◆ **抜粋テキスト**
サピアの「言語」と魯迅の「阿Q正伝」7


 次に、五感や記憶から意識・無意識までも交えて、阿Qが演じる「馬々虎々」に関連する言動を見ていこう。表3は、一対一の中文と和文ではなく、ストーリーを掴むための場面の対照表である。
 また、データの処理については、一応プロセスを設けている。阿Qの場合、解析イメージは、「記憶と馬虎」という組み合わせになる。これを「記憶とカオス」という生成イメージに近づけるため、場面を作業単位にしてL字の解析と生成を繰り返していく。阿Qの言動に関する主な入力と出力を確認していこう。

第1章 序
(1)
中文
我要做这一篇速朽的文章,便感到万分的困难了。第一是文章的名目。第二,我并不知道阿Q姓什么。第三,我又不知道阿Q的名字是怎么写的。第四,籍贯也就有些决不定。
和文
この一篇の朽ち易い文章を作るにあたり、甚だしく困難を感じた。第一に題目の設定が難しい。第二に阿Qの姓名が不明である。第三に阿Qの名がどういう字なのか分からない。第四に阿Qの本籍地も不明である。

第2章 勝利の概略
(2)
中文
最恼人的是在他头皮上,颇有几处不知于何时的癞疮疤。未庄的閑人们便愈喜欢玩笑他。“哙,亮起来了。”阿Q照例的发了怒,他怒目而视了。
和文
とりわけ人に嫌われるのは、彼の頭の表面のあちこちに、いつできたとも知れない瘡禿があることであった。

◆ **データ一覧**
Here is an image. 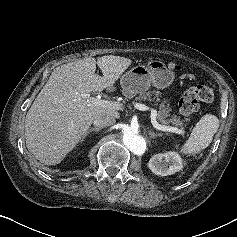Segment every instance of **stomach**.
<instances>
[{"instance_id": "0dacf381", "label": "stomach", "mask_w": 237, "mask_h": 237, "mask_svg": "<svg viewBox=\"0 0 237 237\" xmlns=\"http://www.w3.org/2000/svg\"><path fill=\"white\" fill-rule=\"evenodd\" d=\"M175 75L159 60H151L148 66L138 65L123 74L120 78L122 92L127 98L143 93L154 85L166 88L172 84Z\"/></svg>"}]
</instances>
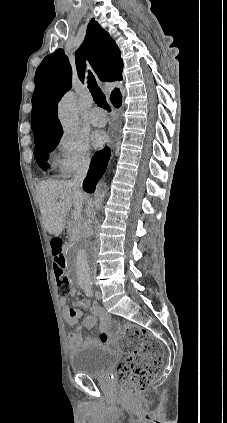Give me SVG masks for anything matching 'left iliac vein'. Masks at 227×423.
I'll list each match as a JSON object with an SVG mask.
<instances>
[{
  "mask_svg": "<svg viewBox=\"0 0 227 423\" xmlns=\"http://www.w3.org/2000/svg\"><path fill=\"white\" fill-rule=\"evenodd\" d=\"M95 297H96L98 300H101V299H102V294H101V292H100L99 290L95 292Z\"/></svg>",
  "mask_w": 227,
  "mask_h": 423,
  "instance_id": "left-iliac-vein-1",
  "label": "left iliac vein"
}]
</instances>
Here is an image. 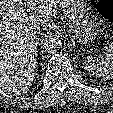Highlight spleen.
<instances>
[{
	"label": "spleen",
	"instance_id": "3e777b00",
	"mask_svg": "<svg viewBox=\"0 0 113 113\" xmlns=\"http://www.w3.org/2000/svg\"><path fill=\"white\" fill-rule=\"evenodd\" d=\"M85 69L95 77L113 79V42L106 48L105 54L98 57L88 56L85 60Z\"/></svg>",
	"mask_w": 113,
	"mask_h": 113
}]
</instances>
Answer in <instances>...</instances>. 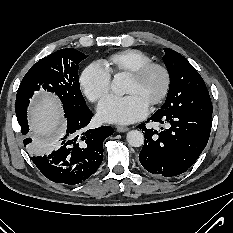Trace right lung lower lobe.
Instances as JSON below:
<instances>
[{"instance_id": "1", "label": "right lung lower lobe", "mask_w": 233, "mask_h": 233, "mask_svg": "<svg viewBox=\"0 0 233 233\" xmlns=\"http://www.w3.org/2000/svg\"><path fill=\"white\" fill-rule=\"evenodd\" d=\"M67 129L53 146L40 150L31 138L24 140L36 167L49 180L64 184H78L88 179L103 160V141L113 134L110 126L86 130L92 113L87 107L77 112H65Z\"/></svg>"}]
</instances>
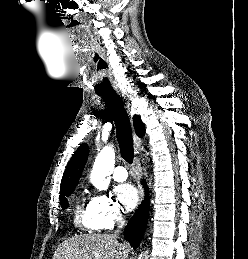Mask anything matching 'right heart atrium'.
<instances>
[{
	"label": "right heart atrium",
	"instance_id": "obj_1",
	"mask_svg": "<svg viewBox=\"0 0 248 259\" xmlns=\"http://www.w3.org/2000/svg\"><path fill=\"white\" fill-rule=\"evenodd\" d=\"M90 207L98 229H110L122 220V211L110 195H95Z\"/></svg>",
	"mask_w": 248,
	"mask_h": 259
}]
</instances>
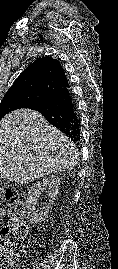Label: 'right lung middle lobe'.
I'll list each match as a JSON object with an SVG mask.
<instances>
[{"label":"right lung middle lobe","instance_id":"right-lung-middle-lobe-1","mask_svg":"<svg viewBox=\"0 0 118 269\" xmlns=\"http://www.w3.org/2000/svg\"><path fill=\"white\" fill-rule=\"evenodd\" d=\"M27 100L28 98L24 94L14 93L5 95L0 103V119L13 110L25 108Z\"/></svg>","mask_w":118,"mask_h":269}]
</instances>
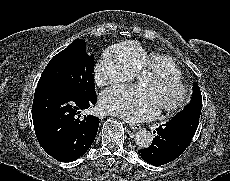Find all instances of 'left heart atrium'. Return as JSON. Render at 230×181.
<instances>
[{"label":"left heart atrium","mask_w":230,"mask_h":181,"mask_svg":"<svg viewBox=\"0 0 230 181\" xmlns=\"http://www.w3.org/2000/svg\"><path fill=\"white\" fill-rule=\"evenodd\" d=\"M139 89L116 88L103 97L102 105L113 114L140 121L153 117V108L147 104Z\"/></svg>","instance_id":"39dd6f15"}]
</instances>
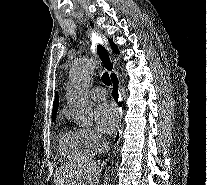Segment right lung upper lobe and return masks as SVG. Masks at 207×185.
Segmentation results:
<instances>
[{
  "mask_svg": "<svg viewBox=\"0 0 207 185\" xmlns=\"http://www.w3.org/2000/svg\"><path fill=\"white\" fill-rule=\"evenodd\" d=\"M58 105H59V97H58V93H56L55 102H54V106H53L52 121H54L56 118V112L58 109Z\"/></svg>",
  "mask_w": 207,
  "mask_h": 185,
  "instance_id": "1",
  "label": "right lung upper lobe"
}]
</instances>
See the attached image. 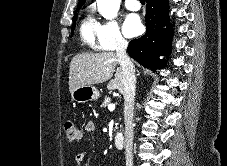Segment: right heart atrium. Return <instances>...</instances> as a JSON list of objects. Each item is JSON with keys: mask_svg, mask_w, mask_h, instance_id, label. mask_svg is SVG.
<instances>
[{"mask_svg": "<svg viewBox=\"0 0 227 166\" xmlns=\"http://www.w3.org/2000/svg\"><path fill=\"white\" fill-rule=\"evenodd\" d=\"M98 41L100 47L107 51L123 47L126 44L120 27L114 19L102 20L98 23Z\"/></svg>", "mask_w": 227, "mask_h": 166, "instance_id": "obj_1", "label": "right heart atrium"}]
</instances>
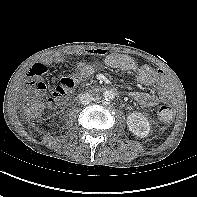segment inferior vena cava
Segmentation results:
<instances>
[{"mask_svg":"<svg viewBox=\"0 0 197 197\" xmlns=\"http://www.w3.org/2000/svg\"><path fill=\"white\" fill-rule=\"evenodd\" d=\"M79 100H80V103L83 104V105H88L92 100H93V97L91 94L89 93H82L80 96H79Z\"/></svg>","mask_w":197,"mask_h":197,"instance_id":"inferior-vena-cava-1","label":"inferior vena cava"}]
</instances>
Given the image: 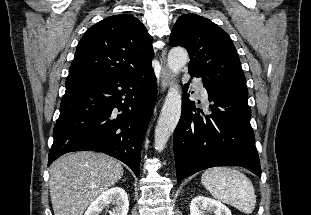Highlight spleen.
Listing matches in <instances>:
<instances>
[{
    "instance_id": "1",
    "label": "spleen",
    "mask_w": 311,
    "mask_h": 215,
    "mask_svg": "<svg viewBox=\"0 0 311 215\" xmlns=\"http://www.w3.org/2000/svg\"><path fill=\"white\" fill-rule=\"evenodd\" d=\"M201 183L211 195L245 214L255 208L256 195L249 178L234 168L213 167L204 171Z\"/></svg>"
}]
</instances>
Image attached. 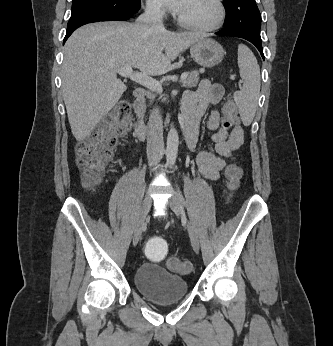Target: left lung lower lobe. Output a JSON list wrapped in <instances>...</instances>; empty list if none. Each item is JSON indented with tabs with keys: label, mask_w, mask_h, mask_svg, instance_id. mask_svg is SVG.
Listing matches in <instances>:
<instances>
[{
	"label": "left lung lower lobe",
	"mask_w": 333,
	"mask_h": 346,
	"mask_svg": "<svg viewBox=\"0 0 333 346\" xmlns=\"http://www.w3.org/2000/svg\"><path fill=\"white\" fill-rule=\"evenodd\" d=\"M218 35H226V36H233V37H239L248 40L252 44L256 46V48L259 50L262 58L264 59V54H263V48H262V42L261 39L254 37L252 35H249L248 33L234 29V28H223L222 30L216 32Z\"/></svg>",
	"instance_id": "left-lung-lower-lobe-1"
}]
</instances>
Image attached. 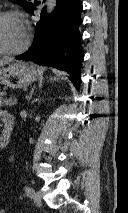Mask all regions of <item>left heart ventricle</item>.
Wrapping results in <instances>:
<instances>
[{"label": "left heart ventricle", "instance_id": "obj_1", "mask_svg": "<svg viewBox=\"0 0 128 213\" xmlns=\"http://www.w3.org/2000/svg\"><path fill=\"white\" fill-rule=\"evenodd\" d=\"M25 39V27L21 20L13 17L0 21V47L4 49L18 48Z\"/></svg>", "mask_w": 128, "mask_h": 213}]
</instances>
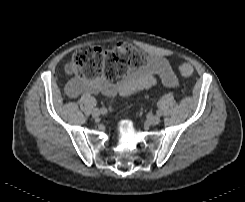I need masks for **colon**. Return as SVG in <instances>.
<instances>
[{"label":"colon","mask_w":245,"mask_h":202,"mask_svg":"<svg viewBox=\"0 0 245 202\" xmlns=\"http://www.w3.org/2000/svg\"><path fill=\"white\" fill-rule=\"evenodd\" d=\"M145 64V54L129 43L120 42L110 49L94 46L78 48L67 62V70L82 79H96L104 75L108 79L125 77L132 69ZM178 70L188 77L193 73L189 63H182Z\"/></svg>","instance_id":"obj_1"}]
</instances>
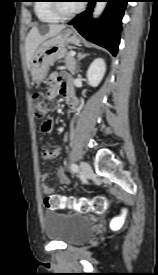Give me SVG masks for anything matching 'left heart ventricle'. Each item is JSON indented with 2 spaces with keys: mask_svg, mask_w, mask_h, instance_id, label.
I'll return each mask as SVG.
<instances>
[{
  "mask_svg": "<svg viewBox=\"0 0 158 275\" xmlns=\"http://www.w3.org/2000/svg\"><path fill=\"white\" fill-rule=\"evenodd\" d=\"M65 2H70V3H62L63 9L66 12L72 11V10H74L75 8H77L79 6L78 3H74V2H77V1H65Z\"/></svg>",
  "mask_w": 158,
  "mask_h": 275,
  "instance_id": "1",
  "label": "left heart ventricle"
}]
</instances>
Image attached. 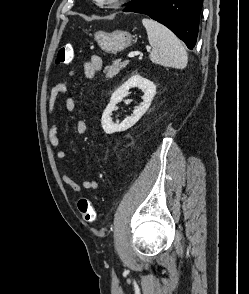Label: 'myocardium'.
<instances>
[{"label": "myocardium", "mask_w": 249, "mask_h": 294, "mask_svg": "<svg viewBox=\"0 0 249 294\" xmlns=\"http://www.w3.org/2000/svg\"><path fill=\"white\" fill-rule=\"evenodd\" d=\"M93 1L100 8L113 9V8H118V7L122 6L127 0H110L108 2H100L98 0H93Z\"/></svg>", "instance_id": "1"}]
</instances>
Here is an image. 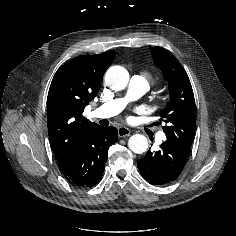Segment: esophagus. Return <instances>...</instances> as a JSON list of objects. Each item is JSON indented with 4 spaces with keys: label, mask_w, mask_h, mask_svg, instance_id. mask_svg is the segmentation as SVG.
<instances>
[{
    "label": "esophagus",
    "mask_w": 236,
    "mask_h": 236,
    "mask_svg": "<svg viewBox=\"0 0 236 236\" xmlns=\"http://www.w3.org/2000/svg\"><path fill=\"white\" fill-rule=\"evenodd\" d=\"M130 133H131V131L127 127L122 126V127L118 128V136L119 137H127L130 135Z\"/></svg>",
    "instance_id": "obj_1"
}]
</instances>
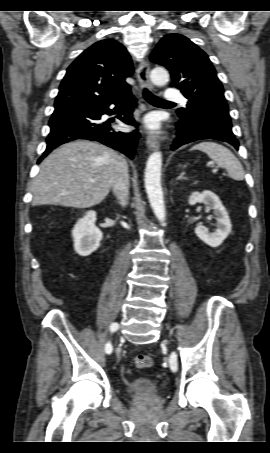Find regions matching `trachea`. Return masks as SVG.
I'll return each instance as SVG.
<instances>
[{"label":"trachea","instance_id":"1","mask_svg":"<svg viewBox=\"0 0 270 453\" xmlns=\"http://www.w3.org/2000/svg\"><path fill=\"white\" fill-rule=\"evenodd\" d=\"M143 96L144 98L153 105H166V104H174L173 102L166 101L164 99H161L155 95H153L150 91L147 89L143 90Z\"/></svg>","mask_w":270,"mask_h":453}]
</instances>
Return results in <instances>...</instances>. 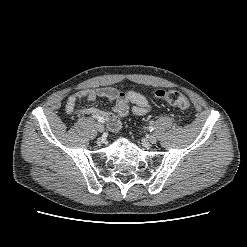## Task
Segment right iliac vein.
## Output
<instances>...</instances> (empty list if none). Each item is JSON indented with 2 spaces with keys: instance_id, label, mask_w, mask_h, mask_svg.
<instances>
[{
  "instance_id": "obj_1",
  "label": "right iliac vein",
  "mask_w": 247,
  "mask_h": 247,
  "mask_svg": "<svg viewBox=\"0 0 247 247\" xmlns=\"http://www.w3.org/2000/svg\"><path fill=\"white\" fill-rule=\"evenodd\" d=\"M96 129L98 132H103L104 131V126L101 123H96Z\"/></svg>"
}]
</instances>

◆ **設問 1**
抜粋テキストによると、表3は何のための対照表か。
◆ **設問 2**
抜粋テキストを、最後の文の直後から書き継いでください。

◆ **解答 1**
ストーリーを掴むための場面の対照表である。

◆ **解答 2**
未庄の閑人たちは付け上がって彼を嬲りものにした。「おや、明るくなったな。」阿Qは怒り出して、目をむいて睨む。(五感)
(3)
中文
“原来有保险灯在这里!”他们并不怕。“你还不配。”这时候,又仿佛在他头上的是一种高尚的光容的癞头疮,并非平常的癞头疮了。
和文
閑人たちは一向に平気で、「なんと、安全ランプがここにある。」「おまえらにはあるまい。」この時、阿Qの頭にあるものは、高尚で光栄ある瘡禿であって、普通の瘡禿ではない。
(4)
中文
他有这一种精神上的胜利法。
“阿Q,这不是儿子打老子,是人打畜生。自己说,人打畜生!”
“打虫豸,好不好?我是虫豸-还不放么?”
他觉得他是第一个能够自轻自贱的人,除了“自轻自贱”不算外,余下的就是“第一个”。
和文
阿Qには精神的な勝利法がある。
「これは息子が親父を殴るんではないぞ。人間が畜生を殴るんだ。自分で言ってみろ。人間が畜生を殴るんだ。」
「虫けらを殴るんだ、これでいいかい?おいらは虫けらだよ-もう放してくれよ。」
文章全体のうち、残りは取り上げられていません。